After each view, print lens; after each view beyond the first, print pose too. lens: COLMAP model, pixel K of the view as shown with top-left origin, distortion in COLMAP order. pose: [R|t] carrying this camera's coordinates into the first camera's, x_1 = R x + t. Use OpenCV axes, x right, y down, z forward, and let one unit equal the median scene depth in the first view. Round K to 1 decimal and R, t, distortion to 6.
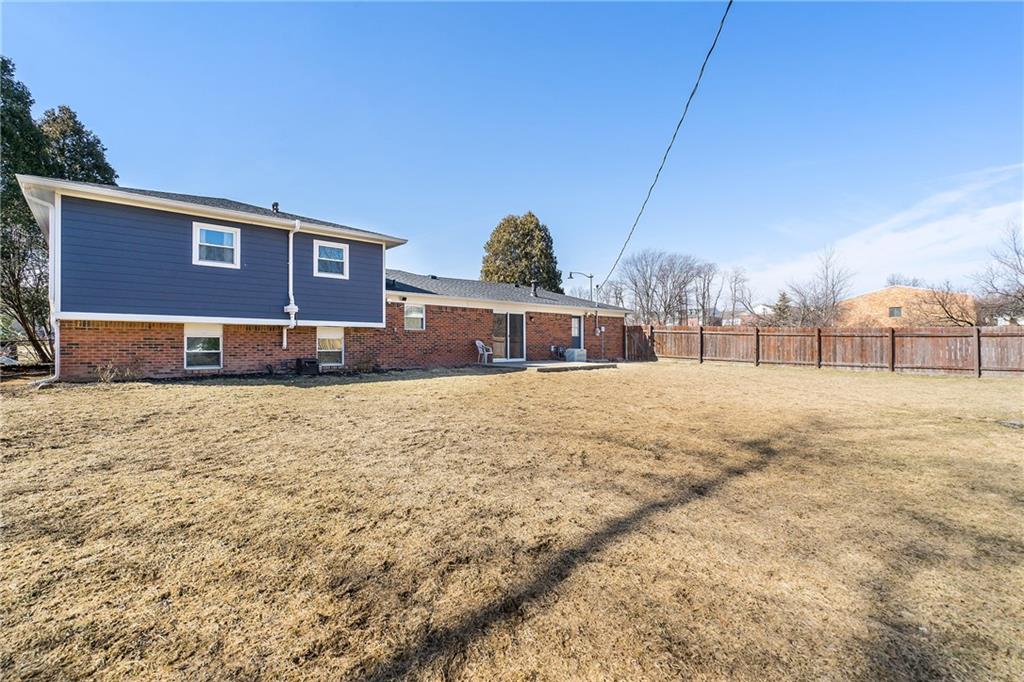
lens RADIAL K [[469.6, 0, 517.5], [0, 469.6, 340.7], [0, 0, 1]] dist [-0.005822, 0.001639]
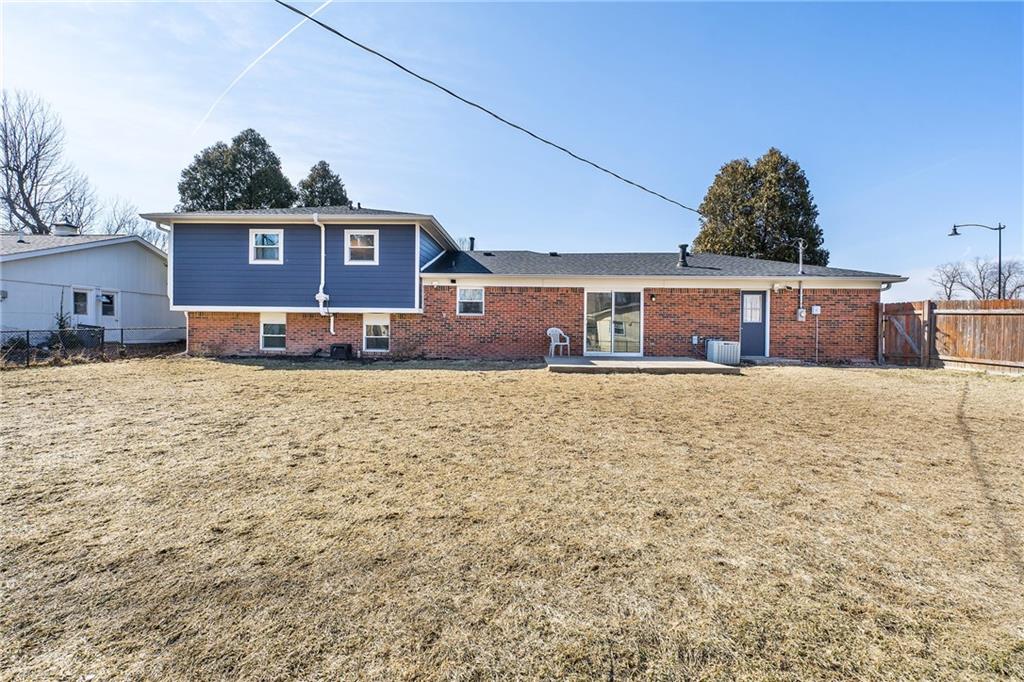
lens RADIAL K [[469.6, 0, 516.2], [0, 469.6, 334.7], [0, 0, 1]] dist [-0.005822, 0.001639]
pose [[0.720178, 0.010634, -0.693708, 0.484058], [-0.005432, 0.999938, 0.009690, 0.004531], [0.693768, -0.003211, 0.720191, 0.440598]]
*-*-*
§ **Description of the task**
Repeat the data exactly in full, omitting its pictures.

§ **Exercise answer**
After each view, print lens; after each view beyond the first, print pose too. lens: COLMAP model, pixel K of the view as shown with top-left origin, distortion in COLMAP order. pose: [R|t] carrying this camera's coordinates into the first camera's, x_1 = R x + t. Use OpenCV axes, x right, y down, z forward, and let one unit equal the median scene depth in the first view. Round K to 1 decimal and R, t, distortion to 6.
lens RADIAL K [[469.6, 0, 517.5], [0, 469.6, 340.7], [0, 0, 1]] dist [-0.005822, 0.001639]
lens RADIAL K [[469.6, 0, 516.2], [0, 469.6, 334.7], [0, 0, 1]] dist [-0.005822, 0.001639]
pose [[0.720178, 0.010634, -0.693708, 0.484058], [-0.005432, 0.999938, 0.009690, 0.004531], [0.693768, -0.003211, 0.720191, 0.440598]]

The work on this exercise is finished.